Adrenal‐cortical hormones, following the introduction of cortisone and hydrocortisone nearly a half‐century ago, have continued to be the drug of choice in treatment of afflictions ranging from skin rash to severe acute inflammatory disorders and are now included in many other therapeutic regimes. The adrenal cortex releases both mineralocorticoids and glucocorticoids; the latter influence carbohydrate and protein metabolism, and the former regulate sodium reabsorption in the kidney. Moreover, corticosteroids and their metabolites were early noted to possess powerful antiinflammatory and immunomodulatory properties, leading to a massive increase in research in the area of steroid synthesis and physiology, imparting great impetus to the development of synthetic steroids. These exhibited activities far greater than those of the natural hormones, thereby opening the way to development of many more active antiinflammatory agents.
Corticosteroids are commonly used as topicals for the suppression of symptoms, including inflammation. Though they are rarely considered curative, many diseases respond well symptomatically to treatment with them, eg, liver disease, acute spinal cord injury, organ transplants, GI diseases, and dermatologic diseases, among others. Mineralocorticoid therapy is less common.
Progesterone is the key intermediate in both mineralocorticoid and glucocorticoid biosynthesis. Cortisol and aldosterone are results of oxidations of progesterone. The major metabolic transformations of the adrenal cortical hormones generally follow the metabolism of cortisol. The effects of adrenal‐cortical steroids are thought to result from their interaction with intracellular receptors; these are the glucocorticoid receptor (GR) and the mineralocorticoid receptor (MR). The primary structure of the GR has been identified as a 795 residue protein; a significant amount of 3‐D structure elucidation of the GR has been made. The process by which adrenocortical steroids impart their action is based on the action of the steroid on a receptor (GR or MR). The use of glucocorticoids leads to antiinflammatory effects by first controlling gene expression, which subsequently leads to the synthesis and/or suppression of inflammation regulatory proteins.
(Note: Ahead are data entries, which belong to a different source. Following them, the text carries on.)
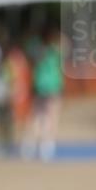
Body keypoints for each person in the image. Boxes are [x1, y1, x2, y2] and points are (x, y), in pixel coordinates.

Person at [22, 27, 64, 161]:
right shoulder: (54, 51)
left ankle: (30, 145)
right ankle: (46, 146)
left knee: (38, 117)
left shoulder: (37, 50)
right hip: (52, 87)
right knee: (51, 117)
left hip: (40, 87)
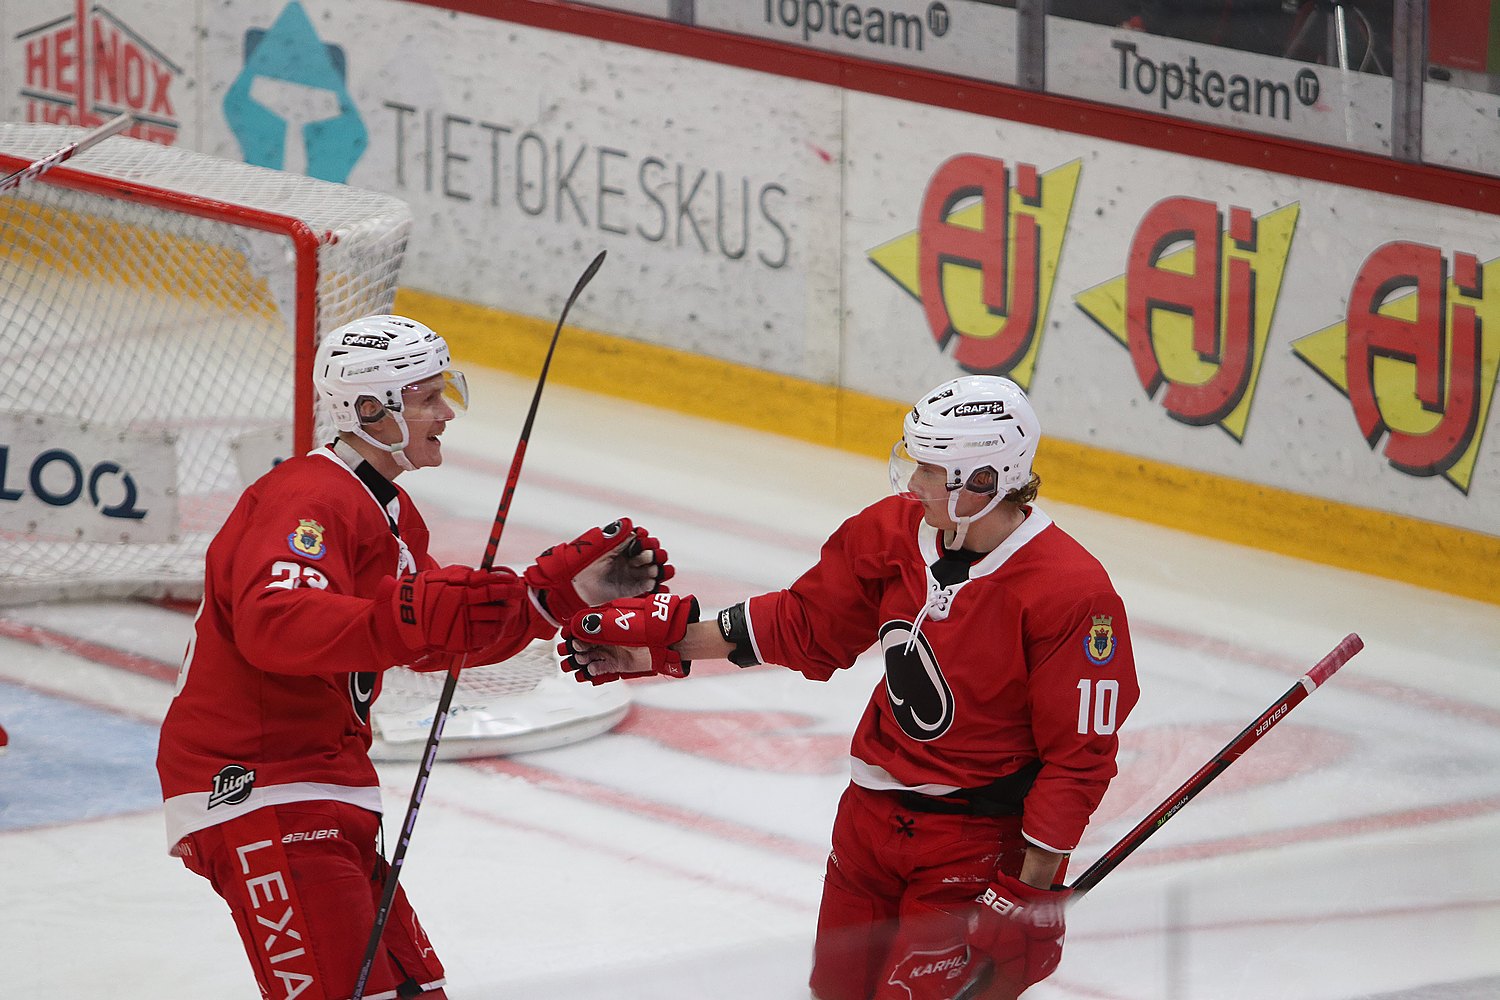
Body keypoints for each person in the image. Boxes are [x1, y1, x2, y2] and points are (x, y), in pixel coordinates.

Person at [559, 375, 1140, 1000]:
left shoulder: (1072, 594)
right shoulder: (892, 533)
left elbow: (1078, 758)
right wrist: (664, 645)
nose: (913, 484)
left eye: (931, 471)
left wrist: (1030, 891)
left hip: (971, 847)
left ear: (985, 481)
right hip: (866, 823)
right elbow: (808, 625)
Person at [156, 314, 670, 1000]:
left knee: (414, 990)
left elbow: (432, 633)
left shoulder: (389, 514)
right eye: (429, 397)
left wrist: (554, 597)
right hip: (256, 787)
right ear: (370, 409)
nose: (447, 412)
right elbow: (274, 625)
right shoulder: (307, 499)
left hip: (322, 782)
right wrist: (413, 612)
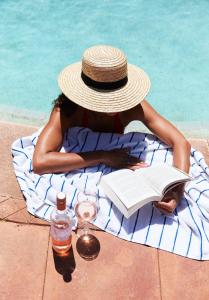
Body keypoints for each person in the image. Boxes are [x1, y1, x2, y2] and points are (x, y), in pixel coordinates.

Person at [33, 45, 191, 215]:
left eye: (115, 98)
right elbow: (40, 162)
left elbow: (180, 142)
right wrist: (103, 156)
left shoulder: (132, 107)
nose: (113, 106)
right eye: (106, 99)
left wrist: (176, 189)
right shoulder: (68, 110)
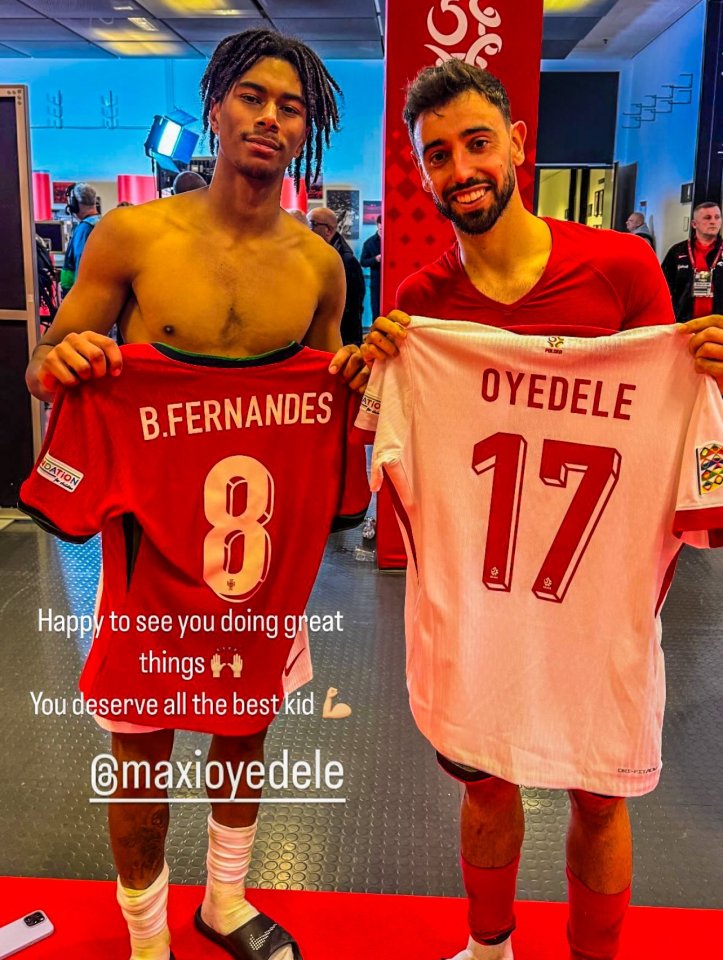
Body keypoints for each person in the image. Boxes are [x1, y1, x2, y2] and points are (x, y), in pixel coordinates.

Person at [362, 60, 723, 960]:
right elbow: (383, 464)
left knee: (599, 793)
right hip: (478, 605)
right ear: (422, 173)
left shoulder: (624, 267)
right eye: (435, 155)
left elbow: (677, 408)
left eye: (476, 142)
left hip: (598, 605)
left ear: (518, 143)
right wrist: (368, 372)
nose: (460, 168)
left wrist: (710, 365)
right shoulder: (420, 309)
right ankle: (489, 947)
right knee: (484, 785)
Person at [25, 28, 367, 960]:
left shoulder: (321, 267)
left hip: (259, 560)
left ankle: (225, 902)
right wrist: (64, 359)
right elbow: (41, 366)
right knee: (140, 751)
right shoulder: (133, 236)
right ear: (214, 107)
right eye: (251, 97)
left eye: (289, 105)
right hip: (146, 549)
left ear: (307, 129)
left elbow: (337, 389)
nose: (268, 117)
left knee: (243, 732)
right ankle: (145, 941)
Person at [309, 206, 365, 345]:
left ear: (328, 230)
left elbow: (351, 310)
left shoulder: (346, 262)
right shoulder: (324, 255)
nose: (306, 229)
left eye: (312, 224)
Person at [661, 201, 723, 321]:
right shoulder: (677, 252)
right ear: (694, 224)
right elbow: (663, 289)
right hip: (683, 322)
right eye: (707, 217)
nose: (713, 221)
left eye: (717, 217)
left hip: (718, 324)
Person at [60, 182, 100, 296]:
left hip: (81, 295)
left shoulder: (84, 228)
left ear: (75, 204)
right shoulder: (103, 223)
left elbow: (81, 263)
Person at [360, 214, 382, 320]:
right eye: (381, 226)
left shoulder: (394, 240)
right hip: (376, 282)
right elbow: (363, 261)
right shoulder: (369, 243)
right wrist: (375, 259)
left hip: (392, 281)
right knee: (376, 309)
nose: (383, 229)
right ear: (377, 225)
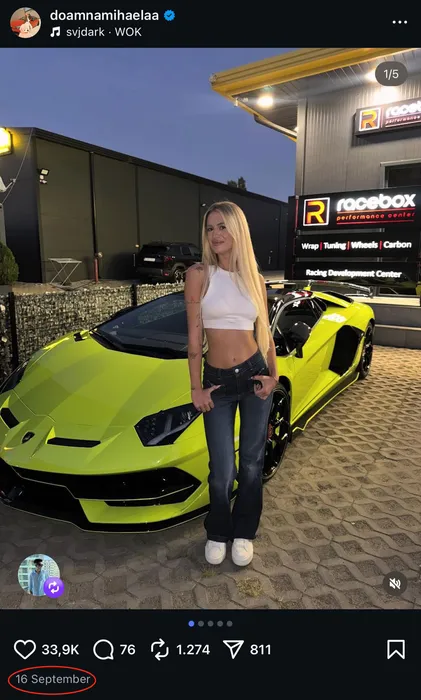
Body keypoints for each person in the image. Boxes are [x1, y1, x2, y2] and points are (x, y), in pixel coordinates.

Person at [184, 201, 278, 567]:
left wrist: (273, 375)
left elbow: (264, 333)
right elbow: (194, 338)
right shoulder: (199, 275)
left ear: (238, 230)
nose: (215, 234)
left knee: (252, 463)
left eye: (222, 226)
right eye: (210, 228)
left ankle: (244, 531)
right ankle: (218, 530)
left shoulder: (255, 279)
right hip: (218, 383)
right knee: (222, 468)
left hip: (254, 375)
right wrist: (196, 388)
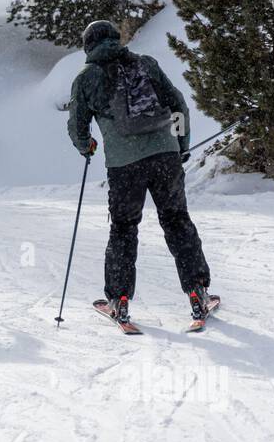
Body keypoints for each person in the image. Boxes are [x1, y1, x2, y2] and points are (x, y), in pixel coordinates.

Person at [67, 20, 212, 325]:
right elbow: (178, 105)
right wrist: (180, 145)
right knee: (177, 221)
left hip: (124, 166)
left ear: (88, 46)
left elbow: (77, 125)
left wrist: (86, 146)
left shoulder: (86, 77)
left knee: (123, 228)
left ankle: (119, 301)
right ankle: (198, 292)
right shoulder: (146, 65)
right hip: (165, 157)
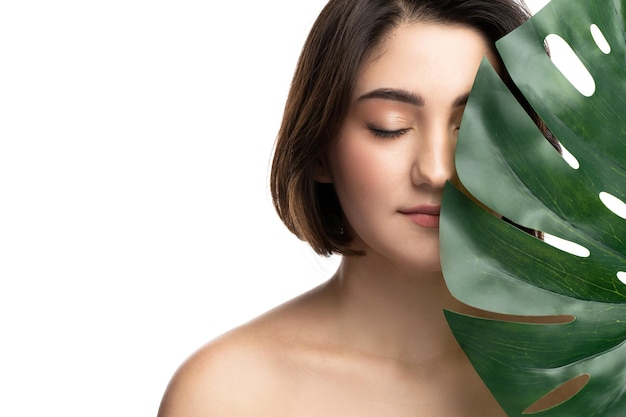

Microorganisms are available which transform progesterone and cortisone into steroids. These steroids surpass their parent hormones in antirheumatic and antillergic activity and produce lower levels of side effects. When tested in patients with rheumatoid arthritis, fludrocortisone acetate proved to be 10 times more potent than hydrocortisone acetate. Triamcinolone possesses high glucocorticoid and antiinflammatory activity and is almost entirely devoid of salt‐retaining activity. 2α‐Methyl‐9α‐fluorocortisol has been reported to show enhanced glucocorticoid activity and greatly enhanced mineralocorticoid activity, surpassing aldosterone in sodium‐retaining and potassium‐excreting potency. Hyperaldosteronism is accompanied by elevation of blood pressure and can be treated with an aldosterone antagonist, eg, spironolactone. Antagonists of glucocorticoid and mineralocorticoid activity have found increased use in the treatment of hypertension. The most clinically useful GR antagonist is RU‐486.